After two weeks of fierce negotiations at the United Nations’ annual Commission on the Status of Women, on March 15 more than 130 governments committed to ending violence against women and girls, and reached strong agreements to promote gender equality and ensure access to sexual and reproductive health services.
The International Women’s Health Coalition and our amazing partners from around the world came out in force to the UN for the negotiations. Our agenda was clear: push governments to commit to concrete strategies to empower women and girls and end gender-based violence.
We met with instant opposition from conservative governments. Countries such as Iran, Russia, Egypt, and Syria joined with the Vatican in what The New York Times called “an unholy alliance.” IWHC staff and our women’s rights caucus of more than 100 activists worked around the clock to support progressive delegations to stand strong and not to cave in to pressure. We would not let a small but vocal minority use culture and religion as excuses to deny women their rights.
Our efforts prevailed and consensus was finally reached to loud applause from supportive governments such as Argentina, Brazil, Denmark, Mexico, Norway, the Philippines, South Africa, Switzerland, Turkey, United States, Uruguay, and even the small island of Tonga! As the “agreed conclusions” document was adopted, hundreds of women’s rights activists streamed into the negotiating room to join in the cheers.

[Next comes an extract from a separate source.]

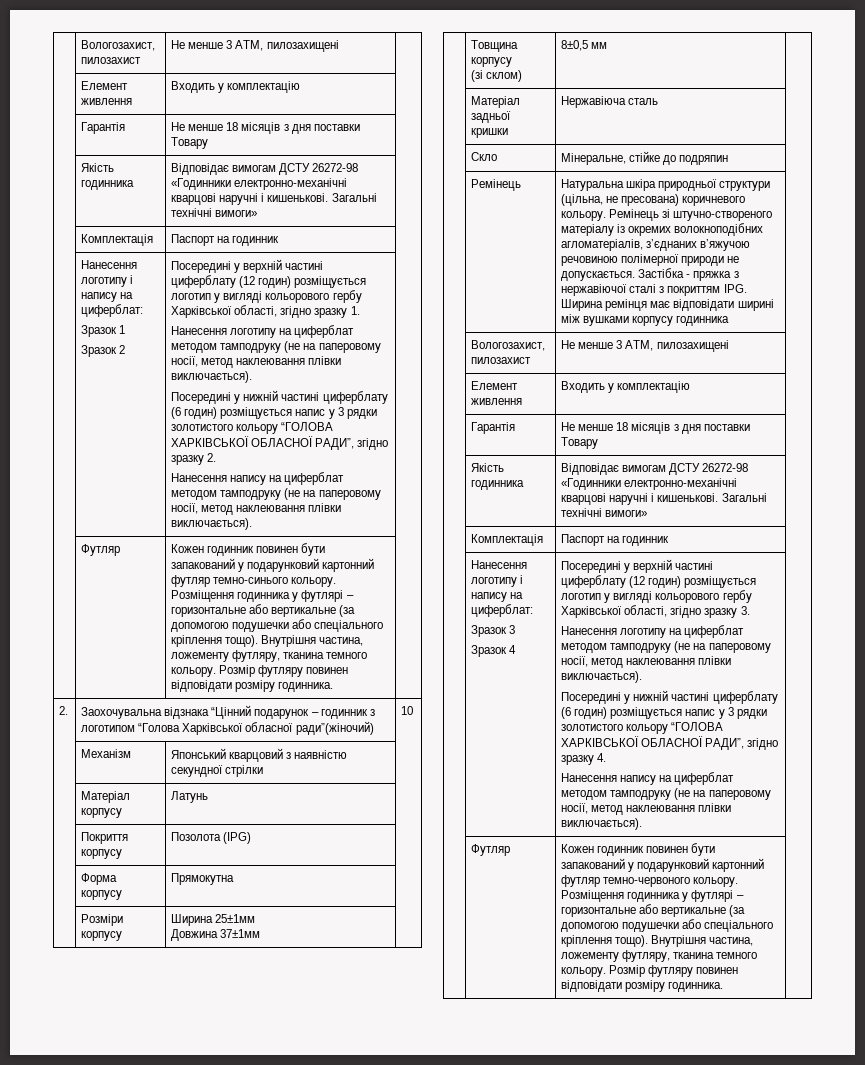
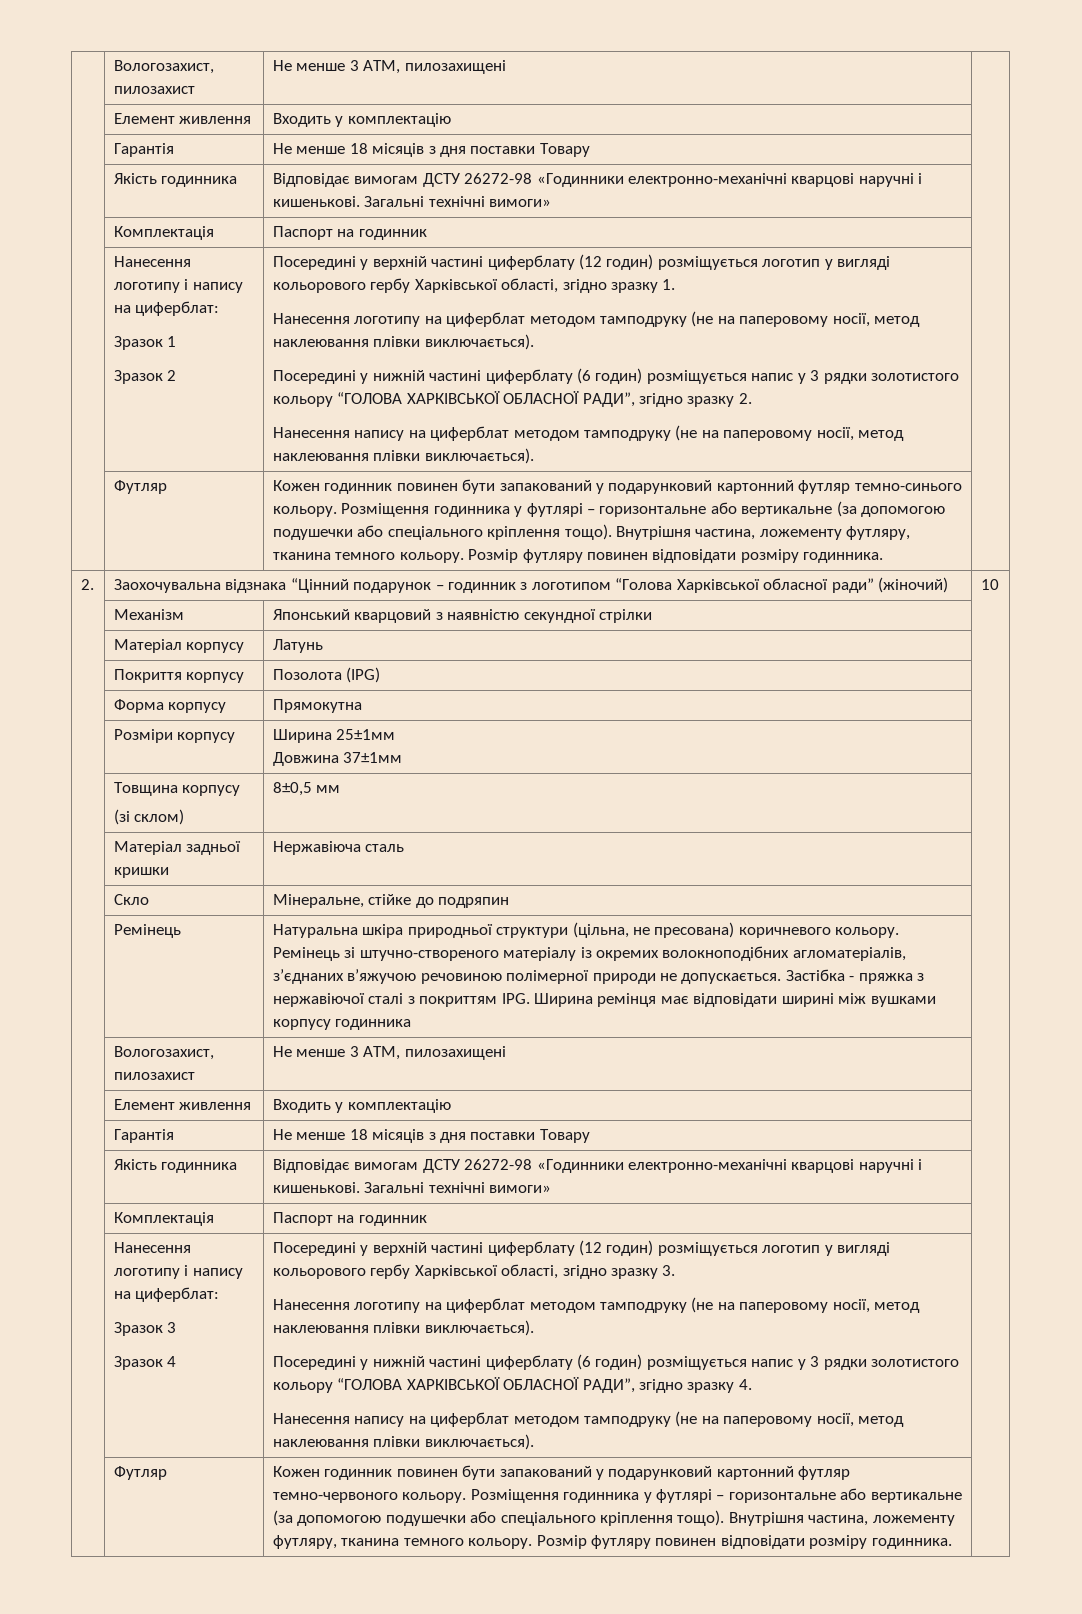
[295,721,374,735] ради”(жіночий) -> [831,577,949,593] ради” (жіночий)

For the first time at the UN, governments reached consensus that survivors of rape are entitled to emergency contraception to prevent unwanted pregnancy, and to timely and respectful forensic exams to support prosecution. They called for an end to child marriages. They agreed women’s right to control their sexuality is essential to preventing further violence. And they recognized the role that evidence-based sexuality education can play in reducing the harmful gender stereotypes that lead to violence.
In a sign of just how much was at stake, this year’s meeting received an unprecedented amount of media coverage after the Muslim Brotherhood condemned (and mischaracterized) the negotiations. IWHC featured prominently in many news articles, including in The Washington Post, The Guardian, Associated Press, ABC News, The Globe and Mail, Radio Free Europe, O Estado de S. Paulo, and Reuters.
Once again, we women have shown we’re an irresistible force. But our work is far from over. Now we must be vigilant to ensure that the agreements made at the UN are put into practice in local communities worldwide.
For that to happen, we must continue to support women’s groups to hold their own leaders to account.